Yep. You can probably guess how cooperative Schuyler was. "Aaaaaa oooooooo" is pretty close, I thought...

-- Anonymous, May 14, 2001



My husband gave me a box of candy from the cats. this is the first time he's ever done anything like this and it was more a joke than anyone else. We don't ever refer to the cats as our children or anything like that.

Personally, if I were a mother, I'd want gifts from the children but not my husband because I'm not his mother. The idea of him thinking of me as that instead of as his wife gives me the creeps. What's next, calling me "Mommy"? I realize most women don't feel this way and I don't have any kids anyway. But I don't believe my dad gave my mom stuff for mother's day.

-- Anonymous, May 15, 2001


I was blessed to get a beautiful bouquet of flowers the hub and a juicer "from the boys" who are 3 and 5 1/2 months. They also bought me cards and took me out to lunch which was really nice.

As far as getting something from the hub, I think it's not so much an issue that I'm not his mom, but it's just nice that he does so out of appreciation of all that I do as his children's mom.

-- Anonymous, May 16, 2001


I had really hoped to get a present this Mother's Day since it was my first one. The baby's too young to pick out a gift, of course, but my husband could have picked one and signed it for the Boy.

I got nothing. My mother-in-law says it's her fault for teaching them as kids that they didn't need to buy her gifts, but he -got- her a gift this year. I'm still grumpy.

-- Anonymous, May 16, 2001


Cameron painted a terracotta pot and planted petunias in it for me, and Ferris made a plastic cup that says I Love You Mom, on a rainbow striped background. They made these themselves, with some help from their teachers, and I'm thrilled. That homemade stuff is priceless.

We sent cards to my mom, and we sent her something from Amazon.

-- Anonymous, May 16, 2001


but not my husband because I'm not his mother. The idea of him thinking of me as that instead of as his wife gives me the creeps.

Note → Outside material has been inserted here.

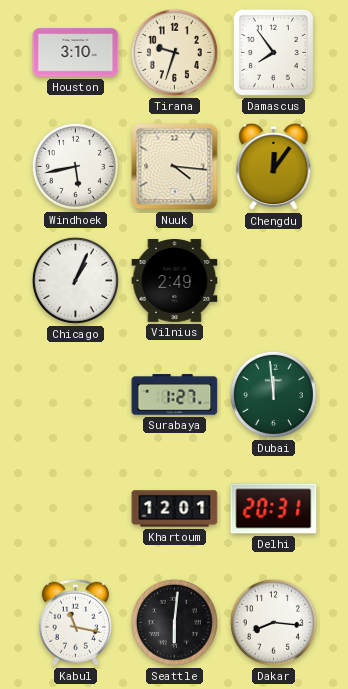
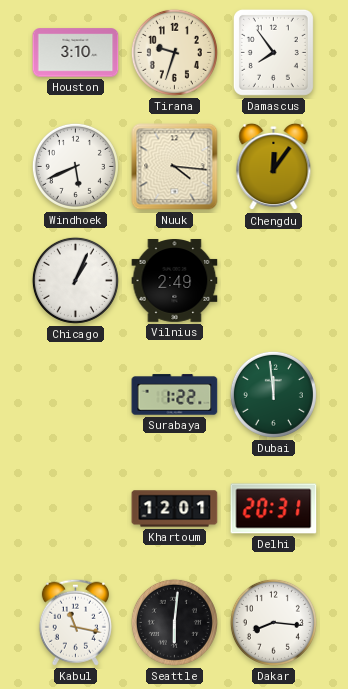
Windhoek: 5:43 -> 5:41
Surabaya: 1:27 -> 1:22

Not my point at all, and I don't think any husband who gives his wife something for that day thinks of her as his mother - it's more of a "hey, I know you have a tough job, here's something to show I appreciate all that you do, you're a good mom to our kids" sorta thing - which, believe me, mother's need all of that they can get. I don't think there is anything wrong with a husband doing that.

But when having small kids who obviously can't really do much for the day I thought it would have been nice to have gotten some sort of tip- o-the-hat from the husband acknowledging my past 7 months of sleepless nights, childbirth, the fun of pregnancy - you know, just trivial matters like that.

He didn't even get ~his~ mother anything - I sent her flowers. (I always send her flowers.)Of course, he's the one who got thanked for picking out such a beautiful arrangement - I don't think he even knew what I sent her. Doh!